Eleven lignans (1-11) were isolated from the CH2Cl2 fraction of the bark of Machilus thunbergii Sieb. et Zucc. (Lauraceae). These were identified as (-)-acuminatin (1), (-)-isoguaiacin (2), meso-dihydroguaiaretic acid (3), (+)-galbacin (4), (-)-sesamin (5), (+)-galbelgin (6), Machilin A (7), machilin G (8), licarin A (9), and nectandrin A (10) and B (11). Primary cultures of rat hepatocytes were co-incubated for 90 min with the hepatotoxin CCl4 and each of the 11 lignans (50 microM). Hepatoprotective activity was determined by measuring the level of glutamic pyruvic transaminase released into the medium from the primary cultures of rat hepatocytes. (-)-Acuminatin, (-)-isoguaiacin and meso-dihydroguaiaretic acid all significantly reduced the level of glutamic pyruvic transaminase released. Further investigation revealed that these three compounds significantly preserved the levels and the activities of glutathione, superoxide dismutase, glutathione peroxidase and catalase. (-)-Acuminatin, (-)-isoguaiacin and meso-dihydroguaiaretic acid also ameliorated lipid peroxidation as demonstrated by a reduction of malondialdehyde production. These results suggest that (-)-acuminatin, (-)-isoguaiacin and meso-dihydroguaiaretic acid exert diverse hepatoprotective activities, perhaps by serving as potent antioxidants.
Natural flavonoids and lignans are potent cytostatic agents against human leukemic HL-60 cells.[Pubmed:8084211]

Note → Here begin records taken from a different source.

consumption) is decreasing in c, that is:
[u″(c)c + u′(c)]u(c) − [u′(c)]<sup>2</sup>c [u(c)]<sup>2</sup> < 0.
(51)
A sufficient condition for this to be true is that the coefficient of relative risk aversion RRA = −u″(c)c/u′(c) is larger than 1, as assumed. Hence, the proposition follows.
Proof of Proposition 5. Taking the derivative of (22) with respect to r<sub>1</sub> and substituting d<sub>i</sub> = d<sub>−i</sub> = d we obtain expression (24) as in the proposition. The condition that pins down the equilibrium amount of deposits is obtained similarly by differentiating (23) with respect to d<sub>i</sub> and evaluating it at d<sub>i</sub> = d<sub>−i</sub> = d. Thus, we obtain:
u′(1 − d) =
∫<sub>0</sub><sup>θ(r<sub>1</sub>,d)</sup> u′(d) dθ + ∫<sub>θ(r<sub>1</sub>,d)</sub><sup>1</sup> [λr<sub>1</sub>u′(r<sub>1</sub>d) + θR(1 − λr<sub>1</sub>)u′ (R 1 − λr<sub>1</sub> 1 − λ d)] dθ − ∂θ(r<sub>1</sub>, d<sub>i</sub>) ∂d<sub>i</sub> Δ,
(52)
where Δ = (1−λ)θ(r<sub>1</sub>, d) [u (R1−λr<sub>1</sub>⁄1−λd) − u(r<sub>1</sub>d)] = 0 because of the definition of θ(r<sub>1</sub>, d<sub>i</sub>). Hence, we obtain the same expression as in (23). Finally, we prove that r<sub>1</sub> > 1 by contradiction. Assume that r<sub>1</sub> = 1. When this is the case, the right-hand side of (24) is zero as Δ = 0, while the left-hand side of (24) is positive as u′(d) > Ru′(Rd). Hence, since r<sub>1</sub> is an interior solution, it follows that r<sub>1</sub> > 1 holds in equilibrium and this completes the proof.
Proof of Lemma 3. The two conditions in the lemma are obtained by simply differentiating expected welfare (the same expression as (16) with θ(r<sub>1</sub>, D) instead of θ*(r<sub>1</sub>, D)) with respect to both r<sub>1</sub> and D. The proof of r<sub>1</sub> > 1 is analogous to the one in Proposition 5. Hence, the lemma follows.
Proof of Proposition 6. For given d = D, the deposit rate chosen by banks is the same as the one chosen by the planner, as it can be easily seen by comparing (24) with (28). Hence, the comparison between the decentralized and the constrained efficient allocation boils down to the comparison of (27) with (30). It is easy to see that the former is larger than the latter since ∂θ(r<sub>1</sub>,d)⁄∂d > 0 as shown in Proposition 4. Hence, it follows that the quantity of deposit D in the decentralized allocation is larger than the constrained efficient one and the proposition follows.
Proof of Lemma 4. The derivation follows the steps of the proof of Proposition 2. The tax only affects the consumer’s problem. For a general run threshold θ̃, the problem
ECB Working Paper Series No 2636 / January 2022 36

Life Sci. 1994;55(13):1061-9.
Anti leukemic-cell efficacy of 28 naturally occurring and synthetic flavonoids and 11 naturally occurring lignans on human promyelocytic leukemic cell line HL-60 were examined using MTT assay methods. Differences between anti cell-proliferative activity and cytotoxicity of these compounds were compared with those of 4 clinical anti-cancer agents. Eight of the 28 flavonoids and 4 of the 11 lignans showed considerable suppressive effects on HL-60 cell growth with IC50s ranging from 10-940 ng/ml. Among these compounds, genistein, honokiol, Machilin A, matairesinol, and arctigenin had the strongest effects with IC50s less than 100 ng/ml, which were almost equivalent to the effects of current anti-cancer agents. The flavonoid genistein and the lignans, however, showed little or no cytotoxicity against HL-60 cells as assessed by dye exclusion tests (LC50s > 2,900 ng/ml), whereas the regular anti-cancer agents had potent cytotoxicity. All of the flavonoids and lignans, except for Machilin A and arctigenin, were less effective against growth of human T lymphocytic leukemia cell line MOLT-4. In addition, the flavonoid and the lignans showed little or no inhibiting activity on mitogen-induced blastogenesis of human peripheral-blood lymphocytes. The lignans and genistein were strongly suppressive against incorporations of [3H]thymidine, [3H]uridine, and [3H]leucine into HL-60 cells. These results showed that some of the naturally occurring flavonoids and lignans inhibited HL-60 cell growth with a non-toxic mechanism, possibly via cessation of DNA, RNA, and/or protein synthesis of the leukemic cells.
Suppression of mitogen-induced proliferation of human peripheral blood lymphocytes by plant lignans.[Pubmed:1663632]
Planta Med. 1991 Aug;57(4):331-4.
The effects of seven lignans and two neolignans derived from plants and herbs on the concanavalin A-induced proliferation of human peripheral blood lymphocytes in vitro were studied. All compounds showed inhibitory activity with an IC50, ranging from 0.02 to 4.30 micrograms/ml (1.6 x 10(-8) to 1.6 x 10(-5) M). Machilin A (2,3-dimethyl-1,4-dipiperonylbutane), a Lauraceae lignan, was the strongest inhibitor and was quite effective as the synthetic immunosuppressive glucocorticoid prednisolone. The viability of lymphocytes before and after treatment, as assessed by a dye exclusion test, indicated no change, and thus the lignans are not lymphocytotoxic but may inhibit DNA synthesis. The results suggest the value of further assessment of plant lignans as immunosuppressive agents.